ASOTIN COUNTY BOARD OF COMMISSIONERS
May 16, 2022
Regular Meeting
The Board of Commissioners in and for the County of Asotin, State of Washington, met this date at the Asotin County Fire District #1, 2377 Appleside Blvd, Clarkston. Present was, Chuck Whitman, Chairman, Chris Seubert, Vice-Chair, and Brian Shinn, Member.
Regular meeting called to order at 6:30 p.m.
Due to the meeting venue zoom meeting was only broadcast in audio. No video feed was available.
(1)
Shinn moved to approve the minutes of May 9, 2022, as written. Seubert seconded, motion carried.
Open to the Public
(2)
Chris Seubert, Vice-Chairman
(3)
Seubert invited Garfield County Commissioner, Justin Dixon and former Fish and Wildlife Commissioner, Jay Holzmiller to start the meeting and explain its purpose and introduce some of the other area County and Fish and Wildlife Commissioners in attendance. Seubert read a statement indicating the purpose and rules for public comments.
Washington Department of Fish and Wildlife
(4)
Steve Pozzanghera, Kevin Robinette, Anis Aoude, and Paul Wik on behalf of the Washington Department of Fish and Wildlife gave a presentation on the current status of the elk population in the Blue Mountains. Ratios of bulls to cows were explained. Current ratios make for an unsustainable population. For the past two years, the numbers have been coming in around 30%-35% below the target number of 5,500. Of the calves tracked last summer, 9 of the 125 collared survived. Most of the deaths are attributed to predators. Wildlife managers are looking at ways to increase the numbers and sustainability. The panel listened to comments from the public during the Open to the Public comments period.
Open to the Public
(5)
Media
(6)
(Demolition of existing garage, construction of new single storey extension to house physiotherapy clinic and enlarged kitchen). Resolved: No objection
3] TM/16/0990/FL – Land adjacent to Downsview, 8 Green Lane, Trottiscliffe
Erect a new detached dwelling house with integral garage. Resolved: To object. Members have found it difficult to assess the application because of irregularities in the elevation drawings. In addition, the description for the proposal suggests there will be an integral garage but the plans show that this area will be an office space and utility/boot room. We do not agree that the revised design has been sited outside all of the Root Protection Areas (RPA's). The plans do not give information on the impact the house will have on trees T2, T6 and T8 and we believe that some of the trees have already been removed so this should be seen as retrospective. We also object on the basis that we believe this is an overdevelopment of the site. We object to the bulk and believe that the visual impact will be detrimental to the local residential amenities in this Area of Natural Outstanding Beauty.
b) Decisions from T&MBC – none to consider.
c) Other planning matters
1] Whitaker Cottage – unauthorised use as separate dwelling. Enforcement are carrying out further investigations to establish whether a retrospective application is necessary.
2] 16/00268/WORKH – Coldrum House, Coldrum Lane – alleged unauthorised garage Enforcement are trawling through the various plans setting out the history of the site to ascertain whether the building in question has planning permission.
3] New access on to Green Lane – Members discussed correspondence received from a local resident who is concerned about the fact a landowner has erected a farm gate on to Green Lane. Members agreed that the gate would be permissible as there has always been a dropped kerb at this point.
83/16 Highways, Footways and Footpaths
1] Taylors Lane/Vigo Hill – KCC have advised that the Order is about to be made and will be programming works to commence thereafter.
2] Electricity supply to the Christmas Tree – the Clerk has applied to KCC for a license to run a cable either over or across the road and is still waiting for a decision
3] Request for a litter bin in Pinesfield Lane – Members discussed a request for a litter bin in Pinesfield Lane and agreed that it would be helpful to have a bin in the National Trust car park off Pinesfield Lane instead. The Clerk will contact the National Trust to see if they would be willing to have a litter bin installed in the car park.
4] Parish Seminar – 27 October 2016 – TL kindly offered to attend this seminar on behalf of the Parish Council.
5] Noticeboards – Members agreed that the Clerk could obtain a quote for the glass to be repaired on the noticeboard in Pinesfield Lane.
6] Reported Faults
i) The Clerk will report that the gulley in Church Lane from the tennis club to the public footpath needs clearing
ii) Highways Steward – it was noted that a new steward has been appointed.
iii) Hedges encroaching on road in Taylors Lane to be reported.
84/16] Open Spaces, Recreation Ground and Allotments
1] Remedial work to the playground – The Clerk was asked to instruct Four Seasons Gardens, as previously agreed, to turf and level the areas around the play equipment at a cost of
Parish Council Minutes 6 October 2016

================================

DIRECTIONS FOR THIS TASK ->
Look above for the line containing "b) Decisions from T&MBC – none to consider.". Output from there through the line containing "ii) Highways Steward", exactly and inclusively.

ANSWER SPACE ->
b) Decisions from T&MBC – none to consider.
c) Other planning matters
1] Whitaker Cottage – unauthorised use as separate dwelling. Enforcement are carrying out further investigations to establish whether a retrospective application is necessary.
2] 16/00268/WORKH – Coldrum House, Coldrum Lane – alleged unauthorised garage Enforcement are trawling through the various plans setting out the history of the site to ascertain whether the building in question has planning permission.
3] New access on to Green Lane – Members discussed correspondence received from a local resident who is concerned about the fact a landowner has erected a farm gate on to Green Lane. Members agreed that the gate would be permissible as there has always been a dropped kerb at this point.
83/16 Highways, Footways and Footpaths
1] Taylors Lane/Vigo Hill – KCC have advised that the Order is about to be made and will be programming works to commence thereafter.
2] Electricity supply to the Christmas Tree – the Clerk has applied to KCC for a license to run a cable either over or across the road and is still waiting for a decision
3] Request for a litter bin in Pinesfield Lane – Members discussed a request for a litter bin in Pinesfield Lane and agreed that it would be helpful to have a bin in the National Trust car park off Pinesfield Lane instead. The Clerk will contact the National Trust to see if they would be willing to have a litter bin installed in the car park.
4] Parish Seminar – 27 October 2016 – TL kindly offered to attend this seminar on behalf of the Parish Council.
5] Noticeboards – Members agreed that the Clerk could obtain a quote for the glass to be repaired on the noticeboard in Pinesfield Lane.
6] Reported Faults
i) The Clerk will report that the gulley in Church Lane from the tennis club to the public footpath needs clearing
ii) Highways Steward – it was noted that a new steward has been appointed.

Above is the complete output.